Am 13.09.2019 fand die Gründungversammlung des Landesverbandes ZMD Hamburg im Islamischen Zentrum Al-Nour statt. Daniel Abdin wurde zum Vorsitzenden gewählt. (ZMD = Zentralrat der Muslime Deutschland e.V.)Al Nour Moschee Schrift

Links

Mehr zur Al Nour-Moschee und Gemeinde in Hamburg findet Ihr hier

Zu meinen Erlebnissen beim Tag der offenen Moschee 2014: mehr

Dieser Artikel erschien zuerst im Oktober 2016.

Ulrike

Jahrgang 1955. Mehr als 30 Jahre Reise-Erfahrung in China und Asien. China-Expertin bei feel China. Lasst Euch von meinen Erfahrungen inspirieren! Nicht nur über China! Weitere Themen: Museen, Hamburg, Hannover, Rom, Paris, London u.v.m.
Ich freue mich über Eure Kommentare!
Ulrike

5 Kommentare

  • Interessanter Beitrag und sehr interessante Fragestellungen. Mir gefällt Deine Offenheit und dass Du deiner Wißbegierde nachgehst.

  • Myriade

    Sehr interessant ! Scientology allerdings ist keine Religion sondern eine ausbeuterische Sekte.

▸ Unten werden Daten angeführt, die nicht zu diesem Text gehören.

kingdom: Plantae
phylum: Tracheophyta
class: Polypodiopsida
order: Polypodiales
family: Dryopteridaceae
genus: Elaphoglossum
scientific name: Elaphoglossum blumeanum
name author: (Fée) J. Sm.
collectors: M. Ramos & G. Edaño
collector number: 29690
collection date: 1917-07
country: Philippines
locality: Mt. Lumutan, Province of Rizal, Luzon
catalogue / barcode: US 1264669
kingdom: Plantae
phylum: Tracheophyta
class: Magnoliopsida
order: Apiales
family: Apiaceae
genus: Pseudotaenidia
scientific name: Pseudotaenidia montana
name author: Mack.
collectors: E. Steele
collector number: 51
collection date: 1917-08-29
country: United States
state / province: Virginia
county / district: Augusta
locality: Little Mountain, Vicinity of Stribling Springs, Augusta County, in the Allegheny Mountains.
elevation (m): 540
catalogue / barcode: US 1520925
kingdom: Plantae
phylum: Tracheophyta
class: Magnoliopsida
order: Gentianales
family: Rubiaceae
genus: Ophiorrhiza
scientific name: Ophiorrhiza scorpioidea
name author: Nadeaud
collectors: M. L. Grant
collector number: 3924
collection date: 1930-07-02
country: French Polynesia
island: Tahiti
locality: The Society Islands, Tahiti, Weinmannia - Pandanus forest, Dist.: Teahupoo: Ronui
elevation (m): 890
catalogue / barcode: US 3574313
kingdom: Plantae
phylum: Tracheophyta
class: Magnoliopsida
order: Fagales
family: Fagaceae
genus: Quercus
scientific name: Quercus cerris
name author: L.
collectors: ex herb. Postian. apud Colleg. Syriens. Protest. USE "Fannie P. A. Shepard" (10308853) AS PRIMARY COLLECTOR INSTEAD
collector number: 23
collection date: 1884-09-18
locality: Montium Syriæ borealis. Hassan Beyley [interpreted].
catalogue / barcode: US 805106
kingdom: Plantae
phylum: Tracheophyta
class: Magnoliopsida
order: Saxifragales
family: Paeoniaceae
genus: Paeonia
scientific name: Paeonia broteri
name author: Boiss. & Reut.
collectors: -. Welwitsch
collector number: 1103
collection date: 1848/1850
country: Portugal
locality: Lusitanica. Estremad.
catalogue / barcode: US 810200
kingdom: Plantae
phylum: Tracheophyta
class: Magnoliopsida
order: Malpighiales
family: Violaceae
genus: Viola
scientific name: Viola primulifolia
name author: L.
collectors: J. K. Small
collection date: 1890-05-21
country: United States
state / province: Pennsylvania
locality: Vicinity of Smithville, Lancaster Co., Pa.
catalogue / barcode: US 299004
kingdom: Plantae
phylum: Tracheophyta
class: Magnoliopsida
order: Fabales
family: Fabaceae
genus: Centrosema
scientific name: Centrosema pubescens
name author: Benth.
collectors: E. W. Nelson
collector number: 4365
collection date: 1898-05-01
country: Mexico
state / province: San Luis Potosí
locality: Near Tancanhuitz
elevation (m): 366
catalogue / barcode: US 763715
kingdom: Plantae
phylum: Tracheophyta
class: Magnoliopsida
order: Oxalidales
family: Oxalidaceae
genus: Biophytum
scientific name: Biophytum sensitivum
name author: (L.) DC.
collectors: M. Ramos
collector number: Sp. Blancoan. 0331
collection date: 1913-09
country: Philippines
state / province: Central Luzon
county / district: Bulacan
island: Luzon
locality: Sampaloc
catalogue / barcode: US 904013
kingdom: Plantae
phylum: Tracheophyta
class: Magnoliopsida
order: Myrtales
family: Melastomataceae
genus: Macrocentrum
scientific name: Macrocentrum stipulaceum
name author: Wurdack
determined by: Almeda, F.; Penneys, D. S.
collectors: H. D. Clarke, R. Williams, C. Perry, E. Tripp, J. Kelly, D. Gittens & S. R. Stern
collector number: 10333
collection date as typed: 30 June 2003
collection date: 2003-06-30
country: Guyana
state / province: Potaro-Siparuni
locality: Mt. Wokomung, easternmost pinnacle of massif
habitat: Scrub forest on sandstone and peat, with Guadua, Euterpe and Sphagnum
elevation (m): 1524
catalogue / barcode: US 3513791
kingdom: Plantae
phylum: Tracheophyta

    • Das kommt auf den Standpunkt an… Außerdem frage ich mich, was dein Kommentar mit dem Artikel zu tun hat. Es geht hier um den Tag der offenen Moschee und eine ganz besondere Moschee.

  • Ich finde es super, dass du immer so offen und neugierig bist und versuchst mit den Leuten ins Gespräch zu kommen. Ich habe auch versucht, Bekannten Fragen zum Islam zu stellen. Aber das wurde immer als Angriff verstanden (obwohl gar nicht so gemeint), es wurde ausgewichen und stattdessen die Schlechtigkeit des Christenstums thematisiert. Schade.

    • Hmm, ich glaube, gerade aus so einem Tag der offenen Moschee, wo auch viele Verter der christlichen Kirchen anwesend waren, können sie sich keine entsprechenden Äusserungen leisten. Ich fand die Anworten, die ich bekam, sehr stereotyp, manchmal wurde mir auf meine Fragen ausweichend geantwortet.Ich war diesmal sehr enttäuscht.